Passage fourni:
------------------------------------------------

Elle pensa qu’aujourd’hui tous les partis étaient écolos, mais certains étaient plus écolos que d’autres.

Ce jour-là justement, une manifestation en faveur des verts avait rassemblé septante mille personnes, et tout le monde trouvait ça bien, alors que quand les cochons rouges faisaient manifester deux fois plus de gens tout le monde était énervé.

Un jour plus tôt, la patronne des verts avait annoncé vouloir diriger une région sans se présenter aux bonnes élections, et tout le monde avait trouvé ça très bien, alors que quand un cochon bleu avait dit la même chose tout le monde était énervé.

Quelques jours plus tôt, à Bruxelles, un conseiller communal vert avait dû démissionner pour permettre à un candidat non élu de devenir échevin, et tout le monde avait trouvé ça bien, alors que quand d’autres cochons faisaient la même chose tout le monde était énervé.

Elle vit d’autres choses, à Amay, à Forest, à Molenbeek, à Rixensart, à Malines, ailleurs, qui n’avaient énervé personne alors que tout le monde trouvait ça mal quand c’était d’autres cochons.

Alors elle pensa dans sa tête qu’aujourd’hui tous les partis étaient écolos, mais certains étaient plus écolos que d’autres.

Et Emmanuelle n’avait pas tout à fait tort.

------------------------------------------------

Consigne écrite 1:
Recopiez à l'identique un extrait du passage fourni : commencez aux mots "Elle vit d’autres" et arrêtez-vous après les mots "à fait tort.".

------------------------------------------------

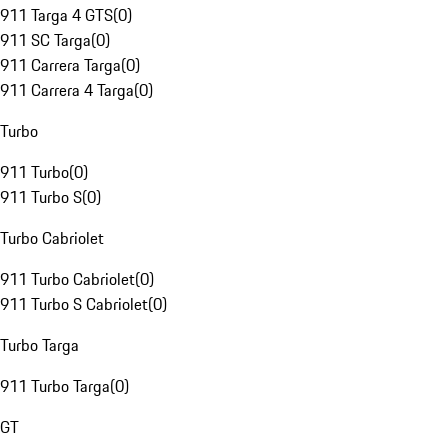
911 Targa 4 GTS
(
0
)
911 SC Targa
(
0
)
911 Carrera Targa
(
0
)
911 Carrera 4 Targa
(
0
)
Turbo
911 Turbo
(
0
)
911 Turbo S
(
0
)
Turbo Cabriolet
911 Turbo Cabriolet
(
0
)
911 Turbo S Cabriolet
(
0
)
Turbo Targa
911 Turbo Targa
(
0
)
GT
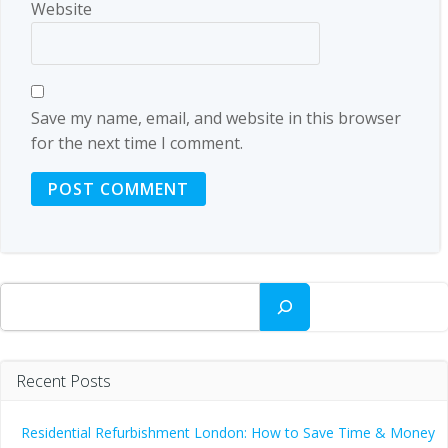
Website
Save my name, email, and website in this browser
for the next time I comment.
Search
Recent Posts
Residential Refurbishment London: How to Save Time & Money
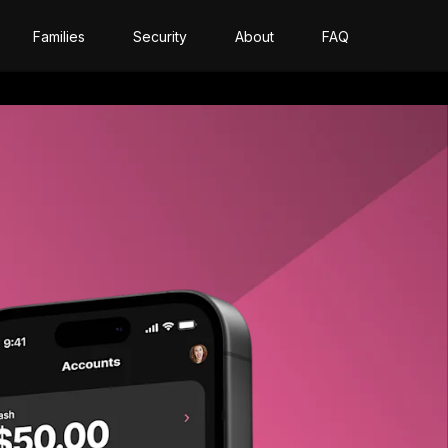
Families
Security
About
FAQ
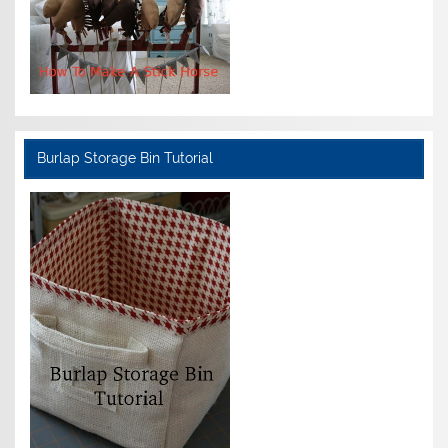
Burlap Storage Bin Tutorial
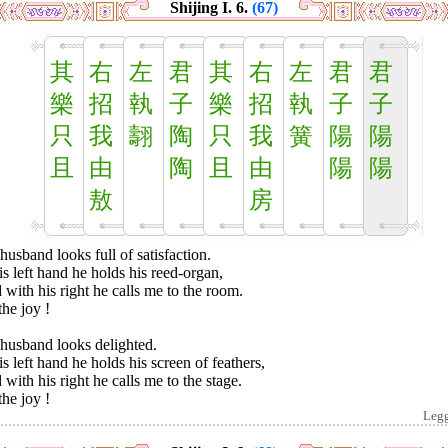
Shijing I. 6.
(67)
其
右
左
君
其
右
左
君
君
樂
招
執
子
樂
招
執
子
子
只
我
翿
陶
只
我
簧
陽
陽
且
由
陶
且
由
陽
陽
敖
房
usband looks full of satisfaction.
is left hand he holds his reed-organ,
with his right he calls me to the room.
he joy !
husband looks delighted.
is left hand he holds his screen of feathers,
with his right he calls me to the stage.
he joy !
Leg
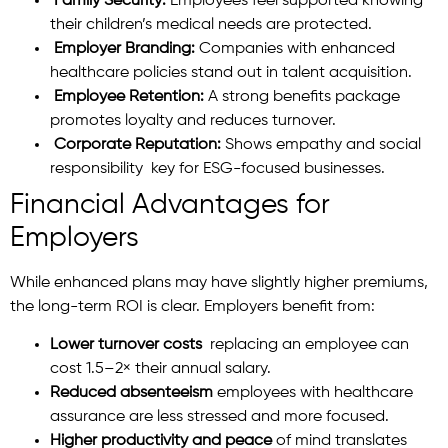
Family Security:
Employees feel supported knowing
their children’s medical needs are protected.
Employer Branding:
Companies with enhanced
healthcare policies stand out in talent acquisition.
Employee Retention:
A strong benefits package
promotes loyalty and reduces turnover.
Corporate Reputation:
Shows empathy and social
responsibility key for ESG-focused businesses.
Financial Advantages for
Employers
While enhanced plans may have slightly higher premiums,
the long-term ROI is clear. Employers benefit from:
Lower turnover costs
replacing an employee can
cost 1.5–2× their annual salary.
Reduced absenteeism
employees with healthcare
assurance are less stressed and more focused.
Higher productivity and peace
of mind translates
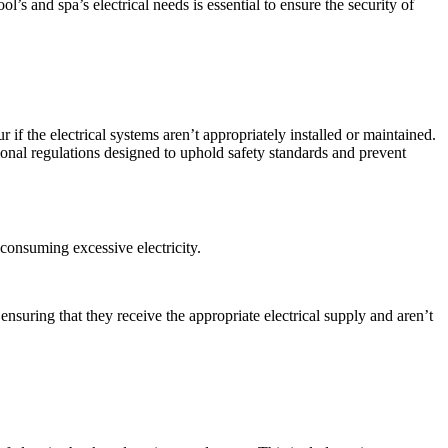
ol’s and spa’s electrical needs
is essential to ensure the security of
r if the electrical systems aren’t appropriately installed or maintained.
ional regulations designed to uphold safety standards and prevent
 consuming excessive electricity.
nsuring that they receive the appropriate electrical supply and aren’t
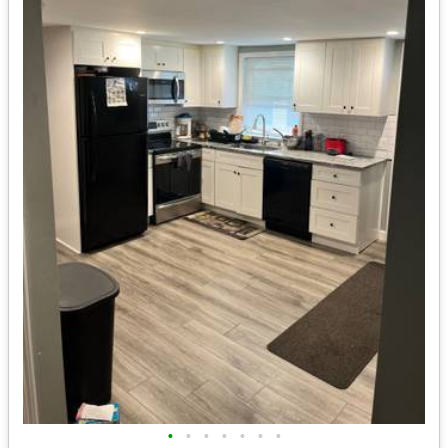
•
•
•
•
•
•
•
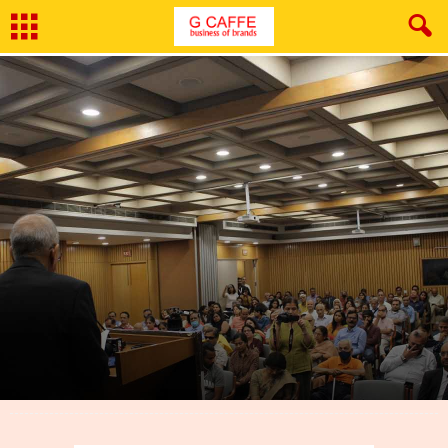
By
Shruti
-
August 10, 2022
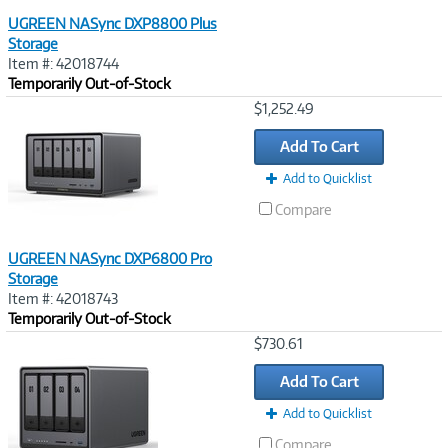
UGREEN NASync DXP8800 Plus
Storage
Item #: 42018744
Temporarily Out-of-Stock
Image
$1,252.49
Link
Add To Cart
Add to Quicklist
Compare
UGREEN NASync DXP6800 Pro
Storage
Item #: 42018743
Temporarily Out-of-Stock
Image
$730.61
Link
Add To Cart
Add to Quicklist
Compare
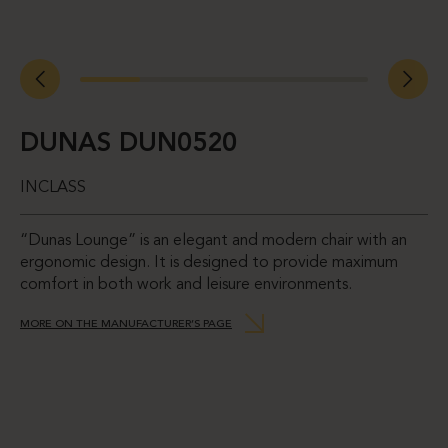
DUNAS DUN0520
INCLASS
“Dunas Lounge” is an elegant and modern chair with an
ergonomic design. It is designed to provide maximum
comfort in both work and leisure environments.
MORE ON THE MANUFACTURER’S PAGE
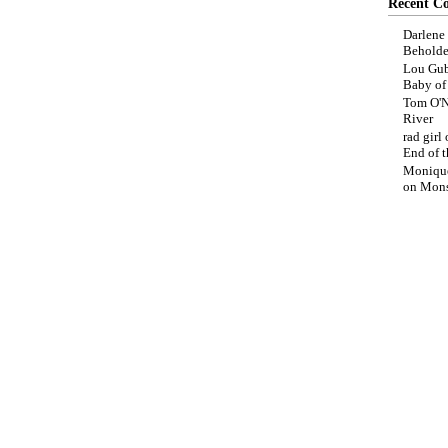
Recent C
Darlene
Beholde
Lou Gub
Baby o
Tom O'N
River
rad girl
End of t
Moniqu
on
Mons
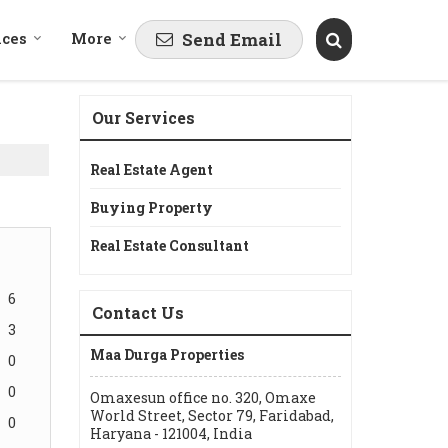
ices
More
Send Email
Our Services
Real Estate Agent
Buying Property
Real Estate Consultant
6
Contact Us
3
Maa Durga Properties
0
0
Omaxesun office no. 320, Omaxe
World Street, Sector 79, Faridabad,
0
Haryana - 121004, India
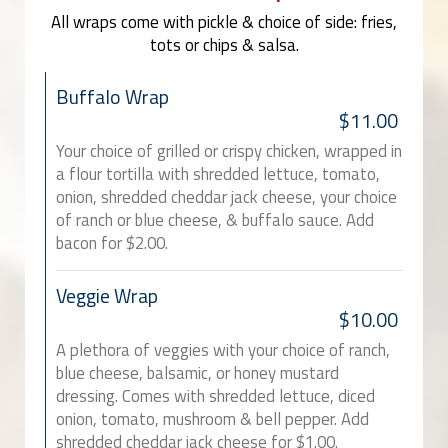
All wraps come with pickle & choice of side: fries,
tots or chips & salsa.
Buffalo Wrap
$11.00
Your choice of grilled or crispy chicken, wrapped in
a flour tortilla with shredded lettuce, tomato,
onion, shredded cheddar jack cheese, your choice
of ranch or blue cheese, & buffalo sauce. Add
bacon for $2.00.
Veggie Wrap
$10.00
A plethora of veggies with your choice of ranch,
blue cheese, balsamic, or honey mustard
dressing. Comes with shredded lettuce, diced
onion, tomato, mushroom & bell pepper. Add
shredded cheddar jack cheese for $1.00.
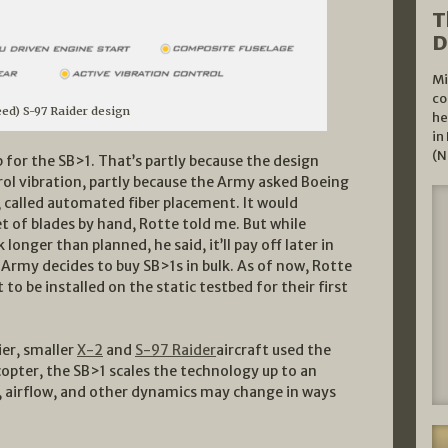
T
D
Mi
co
eed) S-97 Raider design
he
in
(N
 for the SB>1. That’s partly because the design
rol vibration, partly because the Army asked Boeing
 called automated fiber placement. It would
set of blades by hand, Rotte told me. But while
ger than planned, he said, it’ll pay off later in
e Army decides to buy SB>1s in bulk. As of now, Rotte
 to be installed on the static testbed for their first
ier, smaller
X-2
and
S-97 Raider
aircraft used the
opter, the SB>1 scales the technology up to an
, airflow, and other dynamics may change in ways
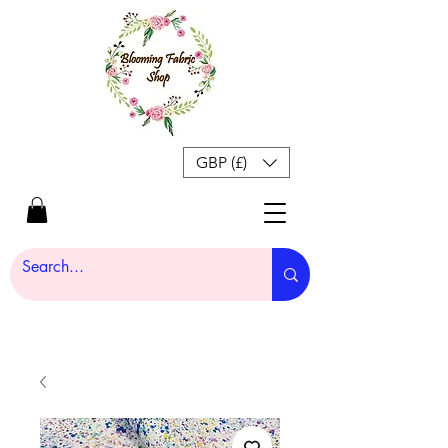
GBP (£)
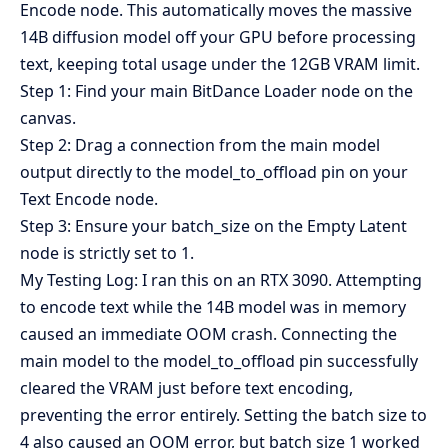
Encode node. This automatically moves the massive
14B diffusion model off your GPU before processing
text, keeping total usage under the 12GB VRAM limit.
Step 1: Find your main BitDance Loader node on the
canvas.
Step 2: Drag a connection from the main model
output directly to the model_to_offload pin on your
Text Encode node.
Step 3: Ensure your batch_size on the Empty Latent
node is strictly set to 1.
My Testing Log: I ran this on an RTX 3090. Attempting
to encode text while the 14B model was in memory
caused an immediate OOM crash. Connecting the
main model to the model_to_offload pin successfully
cleared the VRAM just before text encoding,
preventing the error entirely. Setting the batch size to
4 also caused an OOM error, but batch size 1 worked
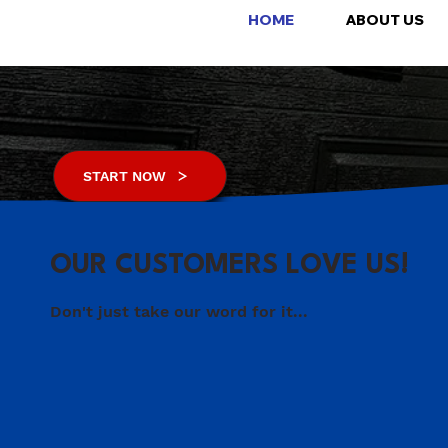
FULLY INSURED
HOME
ABOUT US
FREE INSPECTIONS
MAINTENANCE FREE
START NOW
OUR CUSTOMERS LOVE US!
Don't just take our word for it...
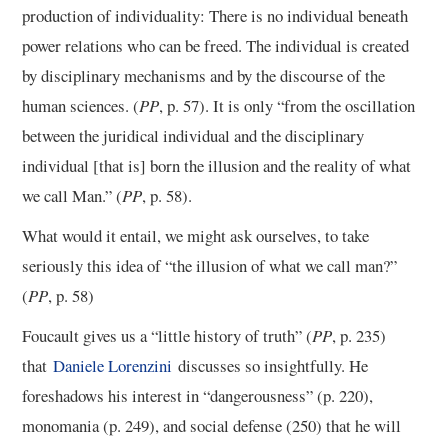
production of individuality: There is no individual beneath
power relations who can be freed. The individual is created
by disciplinary mechanisms and by the discourse of the
human sciences. (
PP
, p. 57). It is only “from the oscillation
between the juridical individual and the disciplinary
individual [that is] born the illusion and the reality of what
we call Man.” (
PP
, p. 58).
What would it entail, we might ask ourselves, to take
seriously this idea of “the illusion of what we call man?”
(
PP
, p. 58)
Foucault gives us a “little history of truth” (
PP
, p. 235)
that
Daniele Lorenzini
discusses so insightfully. He
foreshadows his interest in “dangerousness” (p. 220),
monomania (p. 249), and social defense (250) that he will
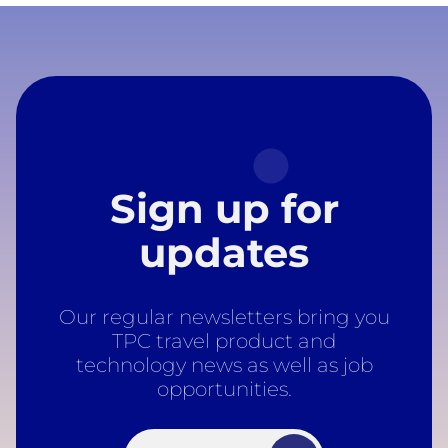
Sign up for
updates
Our regular newsletters bring you
TPC travel product and
technology news as well as job
opportunities.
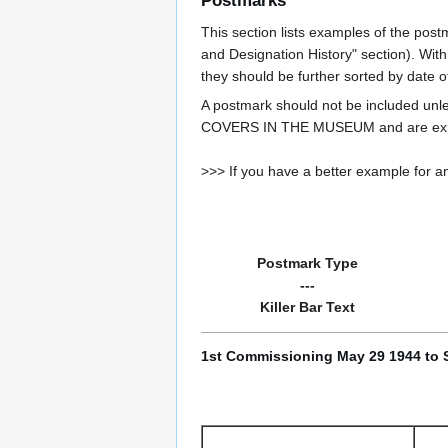
Postmarks
This section lists examples of the post
and Designation History" section). With
they should be further sorted by date o
A postmark should not be included un
COVERS IN THE MUSEUM and are expe
>>> If you have a better example for an
Postmark Type
---
Killer Bar Text
1st Commissioning May 29 1944 to 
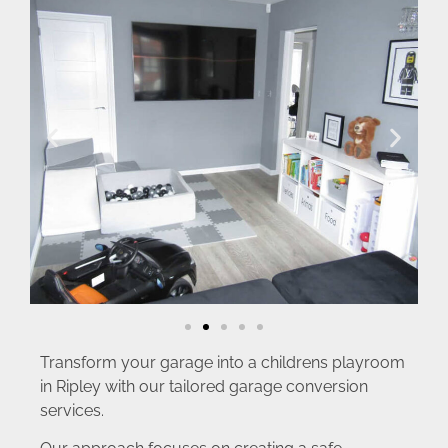
Transform your garage into a childrens playroom
in Ripley with our tailored garage conversion
services.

------------------------------------------------

Consigne écrite 2:
Dans les lignes du jeu de données, reportez telles quelles, s'il vous plaît, celles qui vont de la ligne contenant "Shijing I. 6." jusqu'à la ligne contenant "August 10, 2022", ces deux lignes comprises. Laissez les images de côté dans votre réponse.

Corrigé 1:
Elle vit d’autres choses, à Amay, à Forest, à Molenbeek, à Rixensart, à Malines, ailleurs, qui n’avaient énervé personne alors que tout le monde trouvait ça mal quand c’était d’autres cochons.

Alors elle pensa dans sa tête qu’aujourd’hui tous les partis étaient écolos, mais certains étaient plus écolos que d’autres.

Et Emmanuelle n’avait pas tout à fait tort.

Corrigé 2:
Shijing I. 6.
(67)
其
右
左
君
其
右
左
君
君
樂
招
執
子
樂
招
執
子
子
只
我
翿
陶
只
我
簧
陽
陽
且
由
陶
且
由
陽
陽
敖
房
usband looks full of satisfaction.
is left hand he holds his reed-organ,
with his right he calls me to the room.
he joy !
husband looks delighted.
is left hand he holds his screen of feathers,
with his right he calls me to the stage.
he joy !
Leg
Family Security:
Employees feel supported knowing
their children’s medical needs are protected.
Employer Branding:
Companies with enhanced
healthcare policies stand out in talent acquisition.
Employee Retention:
A strong benefits package
promotes loyalty and reduces turnover.
Corporate Reputation:
Shows empathy and social
responsibility key for ESG-focused businesses.
Financial Advantages for
Employers
While enhanced plans may have slightly higher premiums,
the long-term ROI is clear. Employers benefit from:
Lower turnover costs
replacing an employee can
cost 1.5–2× their annual salary.
Reduced absenteeism
employees with healthcare
assurance are less stressed and more focused.
Higher productivity and peace
of mind translates
ol’s and spa’s electrical needs
is essential to ensure the security of
r if the electrical systems aren’t appropriately installed or maintained.
ional regulations designed to uphold safety standards and prevent
 consuming excessive electricity.
nsuring that they receive the appropriate electrical supply and aren’t
•
•
•
•
•
•
•
By
Shruti
-
August 10, 2022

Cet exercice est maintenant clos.